Other Kansas City, Kansas Public Schools Attended: Hawthorne Elementary, Northwest Junior High

Some people follow the crowd, while others dance to the beat of their own drum. Dr. Jeanette Pitts has learned to trust herself, and to allow her internal compass to direct her thoughts, feelings and actions. From her decision to attend Stanford University, rather than an Ivy League college, to her decision to take a mid-career break to study a foreign language and culture abroad, Dr. Pitts has charted her own course, and blazed her own path.

As a young woman attending Northeast Junior High School, she got involved in a health careers club sponsored by the Kaw Valley Medical Society. Through this program, she received tutoring, attended summer classes, and was paired with a local dermatologist, Dr. Bertram Caruthers, Jr. It was through these experiences that her natural abilities in the sciences turned her towards medicine.

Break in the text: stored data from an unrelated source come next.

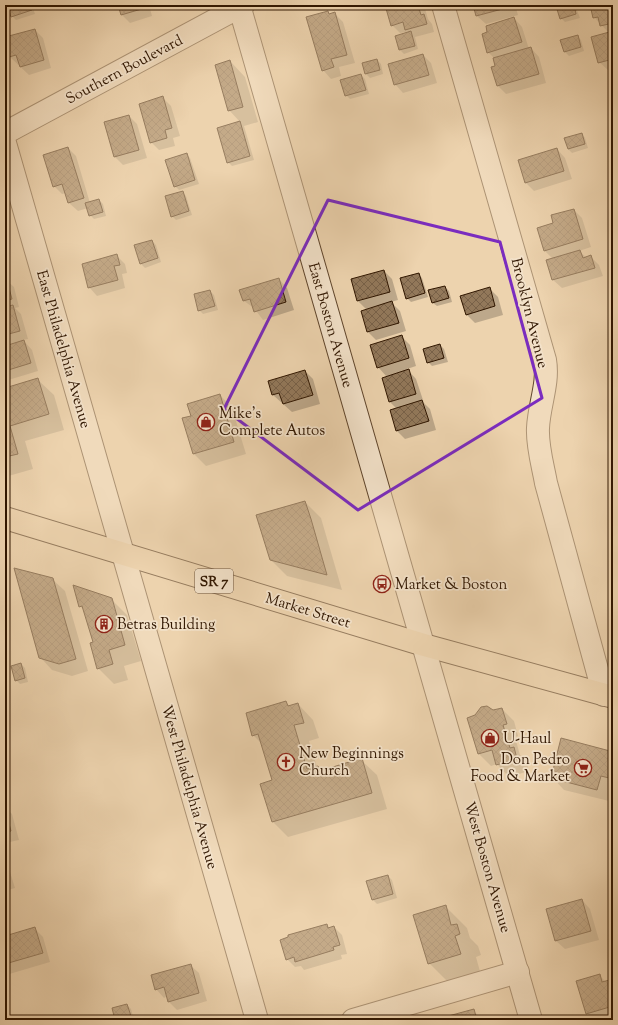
<svg xmlns="http://www.w3.org/2000/svg" width="618" height="1025" font-family="'Sorts Mill Goudy',serif">
<defs>
<pattern id="building-cross-hatch" width="8" height="8" patternUnits="userSpaceOnUse"><rect width="8" height="8" fill="#92785a"/><path d="M0 0l8 8M0 8l8-8" fill="none" stroke="#786148"/></pattern>
</defs>
<rect width="100%" height="100%" fill="#edd3ae"/>
<filter id="stains"><feTurbulence type="fractalNoise" baseFrequency=".005" numOctaves="4"/><feColorMatrix values="0 0 0 0 .2 0 0 0 0 .09 0 0 0 0 .02 0 0 0 .5 -.17"/></filter>
<radialGradient id="worn" r=".72"><stop offset=".6" stop-color="#630" stop-opacity="0"/><stop offset="1" stop-color="#630" stop-opacity=".3"/></radialGradient>
<!-- shadow -->
<g fill="#0003">
<polygon points="8,5 32,5 35,14 16,20 12,16"/>
<polygon points="119,5 149,5 152,16 130,23 122,15"/>
<polygon points="386,5 424,5 428,19 432,24 434,32 415,37 418,49 404,54 400,50 396,37 410,32 410,31 400,33 392,25"/>
<polygon points="474,5 515,5 518,15 486,24 477,16"/>
<polygon points="563,5 575,5 580,18 565,22 561,18"/>
<polygon points="595,5 613,5 613,69 608,70 599,62 609,33 594,17"/>
<polygon points="327,12 330,15 335,14 343,22 355,63 339,67 341,76 331,79 323,70"/>
<polygon points="514,18 522,27 529,49 531,48 539,57 546,83 506,94 498,86 493,67 496,66 494,58 488,52"/>
<polygon points="35,30 43,38 51,68 29,75 10,57 5,38"/>
<polygon points="577,36 581,40 584,51 569,56 565,52 562,41"/>
<polygon points="423,55 431,63 437,83 403,93 395,84"/>
<polygon points="377,60 381,64 383,74 370,78 366,74 363,64"/>
<polygon points="230,61 245,77 258,122 244,126 254,160 232,166 228,162 240,122 229,110"/>
<polygon points="361,75 365,79 369,94 350,99 346,95"/>
<polygon points="163,98 171,106 180,136 173,138 175,146 159,150 151,142"/>
<polygon points="129,116 137,124 147,158 123,165 115,157 105,123"/>
<polygon points="582,134 585,138 588,148 572,153 568,149 565,139"/>
<polygon points="68,148 76,156 90,203 99,200 103,204 106,216 94,219 90,215 88,208 78,211 69,203 66,193 62,194 54,186"/>
<polygon points="557,149 565,158 572,179 534,191 526,183"/>
<polygon points="186,154 190,158 199,184 179,190 175,186"/>
<polygon points="182,192 186,196 192,215 176,220 172,216"/>
<polygon points="574,210 582,218 591,247 579,251 587,258 591,257 599,265 603,276 562,288 553,280 548,261 553,259 544,250 555,224"/>
<polygon points="152,241 156,245 161,262 145,268 141,264"/>
<polygon points="117,256 125,264 127,273 122,274 125,288 97,296 89,287"/>
<polygon points="384,271 392,279 398,300 391,302 400,311 406,331 376,340 368,332 362,311 367,310 358,301"/>
<polygon points="418,274 422,278 428,297 411,302 407,298"/>
<polygon points="5,279 14,287 19,307 15,308 21,314 28,339 23,340 32,350 38,371 5,381"/>
<polygon points="279,279 287,288 294,310 263,320 254,308 244,301"/>
<polygon points="445,287 449,291 452,302 437,306 433,303"/>
<polygon points="490,289 498,297 503,315 475,323 467,315"/>
<polygon points="210,291 214,295 218,310 203,314 199,310"/>
<polygon points="402,337 410,345 416,366 407,369 416,379 424,403 430,409 436,430 405,439 397,431 391,410 397,409 390,402 383,378 387,377 378,367"/>
<polygon points="440,345 444,349 448,362 432,366 428,362"/>
<polygon points="305,371 313,379 320,404 292,412 273,395 269,381"/>
<polygon points="38,380 54,395 64,430 25,441 33,469 5,477 5,389"/>
<polygon points="220,395 232,408 246,454 206,466 194,454 192,416"/>
<polygon points="305,502 321,518 342,590 287,576 271,560"/>
<polygon points="52,579 65,591 88,671 72,676 52,670 40,657"/>
<polygon points="111,599 127,615 141,661 124,666 128,680 114,684 98,668 94,642 85,611 80,606"/>
<polygon points="21,664 25,668 28,682 20,684 16,680"/>
<polygon points="286,703 290,706 298,704 313,720 319,738 309,741 317,767 322,771 361,760 377,775 387,809 288,837 272,821 273,781 262,744 253,735"/>
<polygon points="483,708 493,711 502,709 514,721 518,736 515,737 520,755 526,760 529,771 509,777 497,764 491,766 479,754 469,718 476,716 478,711"/>
<polygon points="610,752 613,755 613,787 609,801 564,790 552,777"/>
<polygon points="5,807 12,814 19,840 5,843"/>
<polygon points="5,856 15,888 5,891"/>
<polygon points="388,876 392,880 397,898 377,904 373,900"/>
<polygon points="582,900 590,909 599,940 565,949 556,941 547,910"/>
<polygon points="445,906 467,928 470,938 478,946 481,955 476,957 481,975 450,984 429,963"/>
<polygon points="326,925 330,928 334,927 342,935 347,954 341,955 342,959 304,970 301,966 295,967 287,959 289,938"/>
<polygon points="35,929 43,937 50,962 6,975 5,937"/>
<polygon points="190,965 199,973 207,1001 177,1010 169,1002 167,996 164,998 156,989"/>
<polygon points="600,976 606,982 613,980 613,1017 593,1020 587,1013"/>
<polygon points="127,1005 131,1009 134,1020 116,1020 113,1009"/>
<polygon points="473,1010 482,1020 443,1020"/>
</g>
<!-- building -->
<g fill="url(#building-cross-hatch)" stroke="#301600">
<polygon points="7,5 30,5 32,10 11,17"/>
<polygon points="118,5 144,5 145,8 121,15"/>
<polygon points="385,5 418,5 421,15 424,14 427,24 405,30 403,22 391,26"/>
<polygon points="473,5 510,5 510,7 476,16"/>
<polygon points="560,5 574,5 576,14 560,19 556,6"/>
<polygon points="590,5 613,5 613,23 600,26 598,17 593,18"/>
<polygon points="328,11 329,14 335,12 347,55 331,59 334,67 322,71 306,17"/>
<polygon points="514,17 522,42 487,53 482,34 487,32 486,26"/>
<polygon points="35,29 44,60 20,67 16,55 9,57 5,37"/>
<polygon points="411,31 415,46 399,50 395,36"/>
<polygon points="613,31 613,59 598,63 591,37"/>
<polygon points="578,35 581,47 564,52 560,40"/>
<polygon points="531,47 539,74 497,86 491,67 495,66 493,58"/>
<polygon points="423,54 429,75 394,85 388,64"/>
<polygon points="377,59 380,70 365,74 362,63"/>
<polygon points="230,60 243,107 228,111 215,65"/>
<polygon points="361,74 366,90 345,96 340,80"/>
<polygon points="163,96 172,128 165,130 167,138 150,143 139,104"/>
<polygon points="129,115 139,150 114,157 104,122"/>
<polygon points="240,121 250,156 227,163 217,128"/>
<polygon points="582,133 585,144 568,149 564,138"/>
<polygon points="68,147 84,198 68,203 62,184 53,187 43,155"/>
<polygon points="557,148 564,171 525,183 518,160"/>
<polygon points="187,153 195,180 174,187 165,160"/>
<polygon points="183,191 189,211 171,217 165,196"/>
<polygon points="99,199 103,212 89,216 85,203"/>
<polygon points="574,209 583,239 544,251 537,228 553,223 551,215"/>
<polygon points="152,240 158,258 140,264 134,245"/>
<polygon points="580,250 583,258 591,255 595,268 552,280 546,260"/>
<polygon points="117,254 120,265 114,266 118,280 88,288 82,264"/>
<polygon points="384,270 390,292 357,301 351,279"/>
<polygon points="419,273 425,293 406,299 400,278"/>
<polygon points="6,277 12,299 5,301 5,278"/>
<polygon points="279,278 286,302 254,312 250,299 243,301 239,290"/>
<polygon points="445,286 449,298 432,303 428,290"/>
<polygon points="490,287 495,306 466,315 460,296"/>
<polygon points="210,290 215,306 198,311 194,294"/>
<polygon points="392,301 399,323 367,332 361,311"/>
<polygon points="13,305 20,331 5,335 5,307"/>
<polygon points="402,335 409,358 377,368 370,345"/>
<polygon points="24,340 31,363 5,371 5,346"/>
<polygon points="440,344 444,358 427,363 423,349"/>
<polygon points="409,369 416,394 389,402 382,378"/>
<polygon points="305,370 313,395 283,404 279,393 272,395 268,381"/>
<polygon points="38,378 49,414 10,426 18,454 5,457 5,388"/>
<polygon points="220,394 234,442 193,454 182,418 191,416 187,404"/>
<polygon points="422,400 429,421 396,431 390,410"/>
<polygon points="305,501 311,519 327,575 270,560 256,515"/>
<polygon points="14,568 53,578 76,659 59,664 39,658"/>
<polygon points="73,585 112,598 125,645 109,650 113,664 97,669 90,643 93,642 82,606 79,607"/>
<polygon points="21,663 25,678 15,681 11,666"/>
<polygon points="286,701 288,706 298,703 304,723 294,725 307,769 318,766 320,771 362,758 372,793 272,822 260,784 272,780 258,734 252,736 246,713"/>
<polygon points="481,707 487,706 493,710 502,708 507,724 503,725 510,748 514,747 517,759 496,765 492,750 478,754 467,718 475,715"/>
<polygon points="561,738 610,751 608,759 613,760 613,779 601,776 597,790 551,778"/>
<polygon points="5,809 11,831 5,833"/>
<polygon points="388,875 393,894 372,900 366,881"/>
<polygon points="582,899 591,931 555,941 546,909"/>
<polygon points="446,905 451,925 457,924 460,934 455,936 461,954 428,964 413,915"/>
<polygon points="327,924 328,928 334,926 340,945 333,947 334,950 295,962 294,957 286,960 280,940 288,937 288,935"/>
<polygon points="35,927 43,953 5,964 5,936"/>
<polygon points="191,964 199,993 168,1002 164,987 155,990 151,975"/>
<polygon points="600,974 602,982 613,979 613,1006 586,1014 576,981"/>
<polygon points="127,1004 132,1019 115,1020 112,1008"/>
<polygon points="474,1009 477,1020 442,1020 441,1018"/>
</g>
<g fill="none" stroke-linecap="round" stroke-linejoin="round">
<defs>
<g id="minor">
<polyline points="239,5 531,1020"/>
<path d="M443 5 545 360C549 383 539 405 538 428 537 446 543 466 546 483L604 695"/>
<polyline points="5,143 257,1020"/>
<polyline points="353,1020 518,972"/>
</g>
<polyline id="tertiary" points="5,133 243,5"/>
<polyline id="primary" points="5,518 424,645 613,697"/>
</defs>
<!-- minor casing -->
<use href="#minor" stroke="#5f452c" stroke-width="24"/>
<!-- tertiary casing -->
<use href="#tertiary" stroke="#5f452c" stroke-width="24"/>
<!-- primary casing -->
<use href="#primary" stroke="#301600" stroke-width="24"/>
<!-- minor -->
<use href="#minor" stroke="#f3e2ca" stroke-width="22"/>
<!-- tertiary -->
<use href="#tertiary" stroke="#f3e2ca" stroke-width="22"/>
<!-- primary -->
<use href="#primary" stroke="#edd3ae" stroke-width="22"/>
</g>
<!-- marked area -->
<path d="M0 0H618V1025H0ZM328 200 500 242 542 398 358 510 224 409Z" fill="#edd3ae" fill-opacity=".55" fill-rule="evenodd"/>
<path fill="none" stroke="#7b2cbf" stroke-width="3" stroke-linejoin="round" d="M328 200 500 242 542 398 358 510 224 409Z"/>
<!-- icons -->
<defs>
<symbol id="shop-ring" viewBox="-11 -11 22 22"><circle r="9.5" fill="#f3e2ca" stroke="#8f2418" stroke-width="1.5"/><path d="M-5-2.5h2.3a2.7 3.5 0 0 1 5.4 0H5L5.5 6h-11ZM-1.5-2.5h3a1.5 2.3 0 0 0-3 0Z" fill="#8f2418"/></symbol>
<symbol id="bus-ring" viewBox="-11 -11 22 22"><circle r="9.5" fill="#f3e2ca" stroke="#8f2418" stroke-width="1.5"/><path d="M-5-6H5V4H4V6H2V4H-2V6H-4V4H-5ZM-3.5-4V0h7V-4ZM-3.5 1.2v1.5H-2V1.2ZM2 1.2v1.5H3.5V1.2Z" fill="#8f2418"/></symbol>
<symbol id="building-ring" viewBox="-11 -11 22 22"><circle r="9.5" fill="#f3e2ca" stroke="#8f2418" stroke-width="1.5"/><path d="M-4-6H4V6H1V3H-1V6H-4ZM-2.5-4.3h1.7v1.8h-1.7ZM.8-4.3h1.7v1.8H.8ZM-2.5-1h1.7V.8h-1.7ZM.8-1h1.7V.8H.8Z" fill="#8f2418"/></symbol>
<symbol id="church-ring" viewBox="-11 -11 22 22"><circle r="9.5" fill="#f3e2ca" stroke="#8f2418" stroke-width="1.5"/><path d="M-1.2-6h2.4v3.5h3.3v2.4h-3.3V6h-2.4V-.1h-3.3v-2.4h3.3Z" fill="#8f2418"/></symbol>
<symbol id="supermarket-ring" viewBox="-11 -11 22 22"><circle r="9.5" fill="#f3e2ca" stroke="#8f2418" stroke-width="1.5"/><path d="M-6-5.5h2.5l.6 2H6L4.5 2H-2.5L-4.4-4H-6ZM-1.5 3.2a1.3 1.3 0 1 0 .1 0ZM3 3.2a1.3 1.3 0 1 0 .1 0Z" fill="#8f2418"/></symbol>
</defs>
<g fill-rule="evenodd">
<use href="#shop-ring" x="196" y="412" width="20" height="20"/>
<use href="#bus-ring" x="372" y="574" width="20" height="20"/>
<use href="#building-ring" x="94" y="614" width="20" height="20"/>
<use href="#shop-ring" x="480" y="728" width="20" height="20"/>
<use href="#church-ring" x="276" y="752" width="20" height="20"/>
<use href="#supermarket-ring" x="573" y="758" width="20" height="20"/>
</g>
<g text-anchor="middle" stroke-width="3.5" stroke-linejoin="round" paint-order="stroke">
<!-- shield labels -->
<rect fill="#f3e2ca" stroke="#6a533d" stroke-width="1" x="195" y="569" width="38" height="24" rx="3"/>
<g font-size="14" font-weight="bold" fill="#301600">
<text x="214" y="586">SR 7</text>
</g>
<!-- street labels -->
<g font-size="15" fill="#301600" stroke="#f3e2ca">
<text transform="translate(124 69) rotate(-28)" y="5">Southern Boulevard</text>
<text transform="translate(530 313) rotate(76)" y="5">Brooklyn Avenue</text>
<text transform="translate(331 325) rotate(74)" y="5">East Boston Avenue</text>
<text transform="translate(64 349) rotate(74)" y="5">East Philadelphia Avenue</text>
<text transform="translate(308 610) rotate(17)" y="5">Market Street</text>
<text transform="translate(190 787) rotate(74)" y="5">West Philadelphia Avenue</text>
<text transform="translate(488 867) rotate(74)" y="5">West Boston Avenue</text>
</g>
<!-- poi labels -->
<g font-size="15" fill="#301600" stroke="#f3e2ca" text-anchor="start">
<text x="219" y="418">Mike's<tspan x="219" dy="17">Complete Autos</tspan></text>
<text x="395" y="589">Market &amp; Boston</text>
<text x="117" y="629">Betras Building</text>
<text x="503" y="743">U-Haul</text>
<text x="299" y="758">New Beginnings<tspan x="299" dy="17">Church</tspan></text>
<text x="570" y="764" text-anchor="end">Don Pedro<tspan x="570" dy="17">Food &amp; Market</tspan></text>
</g>
</g>
<!-- margin -->
<rect width="618" height="1025" fill="none" stroke="#edd3ae" stroke-width="20"/>
<rect x="6" y="6" width="606" height="1013" fill="none" stroke="#301600" stroke-width="2"/>
<rect x="10" y="10" width="598" height="1005" fill="none" stroke="#301600"/>
<rect width="100%" height="100%" filter="url(#stains)"/>
<rect width="100%" height="100%" fill="url(#worn)"/>
</svg>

Her academic journey took her to Stanford University where, during her senior year, she decided to apply for a Rhodes Scholarship. One of only 32 people selected in the country, and the first black Rhodes Scholar from Kansas, this prestigious scholarship allowed her to study at Oxford University in England. She was also selected as a member of the Phi Beta Kappa honor society, a recognition she treasures even more, because it recognizes how hard she worked in school, and how much she accomplished.

Dr. Pitts is a fellowship-trained skin cancer surgeon, and a board-certified dermatologist. Among her leadership activities, she has served as an officer on the board of directors of the Arizona Dermatology and Dermatologic Surgery Society, and as dermatology section chair of the National Medical Association.

In addition to her career accomplishments, Dr. Pitts has a life-long passion for the humanities, inspired by Ms. Showalter’s class at Washington.

Her advice for students today: “Become well-rounded, have an open mind, and don’t let others set limitations for you. You cannot build your life based on someone else’s vision.” Role models are just that, she says, “models” and not “blueprints”. They serve as guides and examples, but you have to learn to look beyond them. “I was the only black woman in my specialty, so if I had waited for someone else to lead the way, I never would have achieved what I have.”